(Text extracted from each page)
*** Begin section ***
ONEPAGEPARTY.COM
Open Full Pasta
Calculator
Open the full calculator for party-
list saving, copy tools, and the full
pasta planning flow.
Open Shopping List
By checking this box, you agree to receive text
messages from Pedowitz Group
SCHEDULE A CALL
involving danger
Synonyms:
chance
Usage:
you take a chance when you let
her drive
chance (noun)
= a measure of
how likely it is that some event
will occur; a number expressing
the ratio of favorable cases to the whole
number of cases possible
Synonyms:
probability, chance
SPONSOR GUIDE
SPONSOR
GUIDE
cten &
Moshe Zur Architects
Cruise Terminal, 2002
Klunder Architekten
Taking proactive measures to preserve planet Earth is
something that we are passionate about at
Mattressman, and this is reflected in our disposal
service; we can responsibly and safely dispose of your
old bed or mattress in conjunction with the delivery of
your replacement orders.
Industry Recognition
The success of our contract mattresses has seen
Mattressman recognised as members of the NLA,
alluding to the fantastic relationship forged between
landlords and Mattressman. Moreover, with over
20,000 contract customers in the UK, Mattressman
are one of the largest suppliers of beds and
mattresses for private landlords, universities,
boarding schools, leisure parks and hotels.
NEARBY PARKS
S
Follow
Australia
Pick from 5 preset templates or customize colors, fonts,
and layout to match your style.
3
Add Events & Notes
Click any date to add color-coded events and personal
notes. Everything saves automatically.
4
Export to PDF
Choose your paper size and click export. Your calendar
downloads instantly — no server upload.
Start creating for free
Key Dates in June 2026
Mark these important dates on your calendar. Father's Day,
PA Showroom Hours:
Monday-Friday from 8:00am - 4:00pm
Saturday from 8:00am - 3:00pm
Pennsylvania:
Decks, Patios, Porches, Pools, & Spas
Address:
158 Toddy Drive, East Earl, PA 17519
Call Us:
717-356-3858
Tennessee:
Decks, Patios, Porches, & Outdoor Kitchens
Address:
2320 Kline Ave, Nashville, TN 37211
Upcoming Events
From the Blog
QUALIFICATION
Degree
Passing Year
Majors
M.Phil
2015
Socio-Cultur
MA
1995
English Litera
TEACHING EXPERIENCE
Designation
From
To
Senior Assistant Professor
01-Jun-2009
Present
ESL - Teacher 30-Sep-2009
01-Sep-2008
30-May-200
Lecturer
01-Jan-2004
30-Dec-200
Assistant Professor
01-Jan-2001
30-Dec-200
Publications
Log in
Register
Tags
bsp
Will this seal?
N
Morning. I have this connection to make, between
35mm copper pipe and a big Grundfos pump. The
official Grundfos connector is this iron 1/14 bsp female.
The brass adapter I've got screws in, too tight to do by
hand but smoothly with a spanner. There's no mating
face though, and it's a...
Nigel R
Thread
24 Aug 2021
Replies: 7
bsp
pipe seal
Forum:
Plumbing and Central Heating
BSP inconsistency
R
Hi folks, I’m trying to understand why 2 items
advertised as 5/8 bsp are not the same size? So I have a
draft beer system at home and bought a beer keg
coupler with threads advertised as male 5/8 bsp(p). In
*** End section ***
◆ **PROBLEM REQUIREMENTS**
Quote the items word for word, starting at the first line and ending with the line that contains "will occur; a number expressing". Include that line.

◆ **SOLVED EXERCISE**
ONEPAGEPARTY.COM
Open Full Pasta
Calculator
Open the full calculator for party-
list saving, copy tools, and the full
pasta planning flow.
Open Shopping List
By checking this box, you agree to receive text
messages from Pedowitz Group
SCHEDULE A CALL
involving danger
Synonyms:
chance
Usage:
you take a chance when you let
her drive
chance (noun)
= a measure of
how likely it is that some event
will occur; a number expressing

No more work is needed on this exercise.